There are several factors that make law firm succession planning unique, complex and absolutely necessary. Below are some of the most critical issues that arise when disaster strikes solo or small firm practitioners without a succession plan in place.

  • Ethical Considerations. The Maryland Rules of Professional Conduct (MRPC) §1.3 requires that a lawyer act with reasonable diligence and promptness in representing a client. Whether this means that an attorney is guilty of neglect if she fails to protect her clients from the adverse consequences which could result from her death or disability is not settled in Maryland. However, Comment 5 to MRPC §1.3 states that the duty of diligence may require each sole practitioner to prepare a plan, in conformity with applicable rules, that designates another competent lawyer to review client files, notify each client of the lawyer’s death or disability, and determine whether there is a need for immediate protective action. The American Bar Association has issued Formal Opinion 92-369 affirmatively stating that a lawyer should designate another attorney to fulfill the obligation to protect client files and property in the event of a lawyer’s death. Accordingly, a solo practitioner practicing without a succession plan may be endangering her hard-earned reputation, placing her clients in jeopardy and subjecting herself or her estate to a malpractice claim in the future.

Listings of elements and regions:
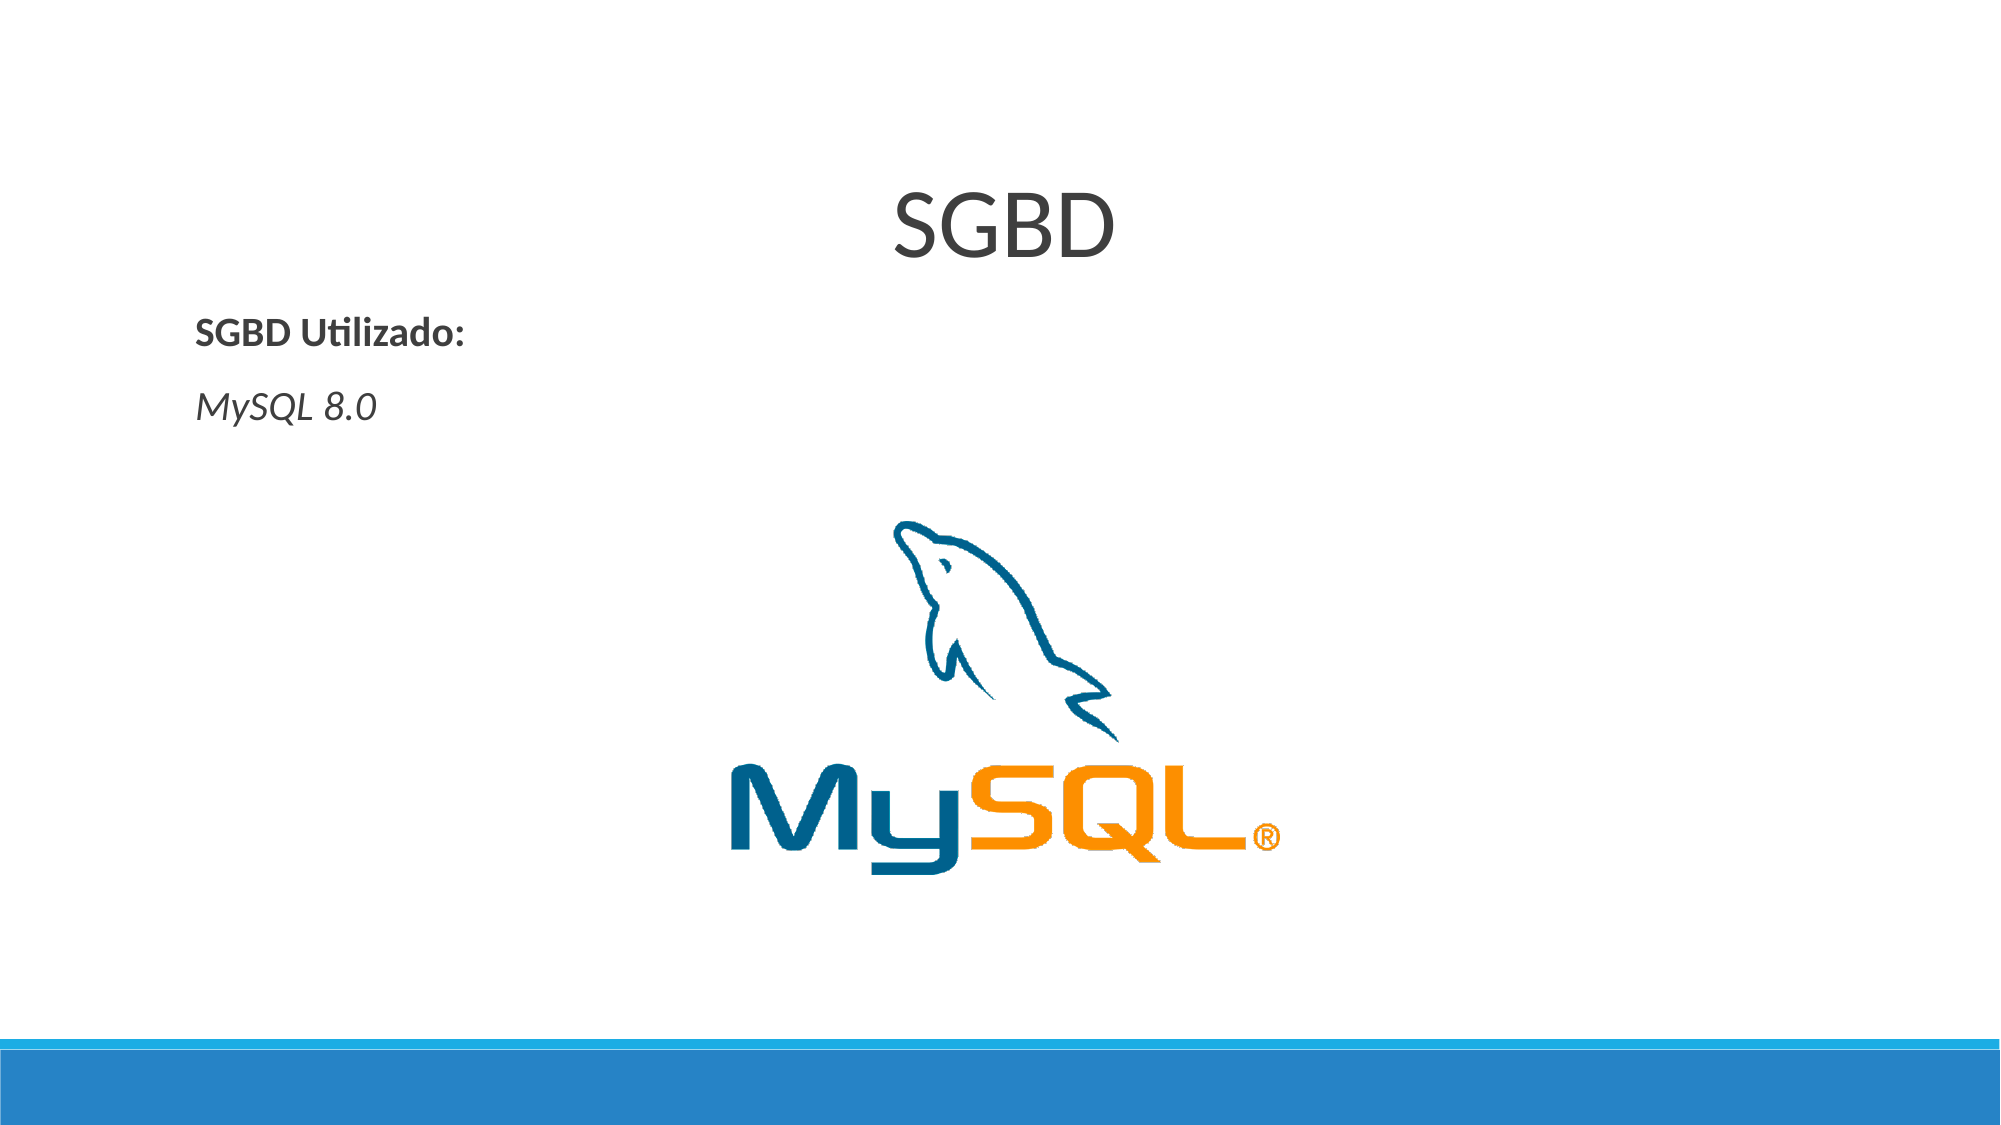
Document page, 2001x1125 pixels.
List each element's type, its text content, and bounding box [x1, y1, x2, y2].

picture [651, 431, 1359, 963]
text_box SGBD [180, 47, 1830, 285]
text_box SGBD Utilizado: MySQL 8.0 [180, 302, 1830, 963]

Task goal:
Continue the passage on succession planning for law firms, starting right after its final sentence.

Answer:
  • Client Confidentiality. MRPC §1.6 requires that a lawyer maintain the confidentiality of client information in the absence of informed consent or certain proscribed exceptions. In most instances, a review of client files by the Personal Representative of a deceased attorney or the Power of Attorney for an incapacitated attorney would clearly violate this rule. This is especially true where such person is not an attorney. However, even disclosure of client information to another designated attorney may not be authorized without a client’s consent in the absence of a court order. Therefore, I recommend that each solo practitioner designates an attorney who will review her client files in the event of disaster, informs her clients that such designation has been made, and obtains the consent of her clients to such disclosure in her client engagement letters.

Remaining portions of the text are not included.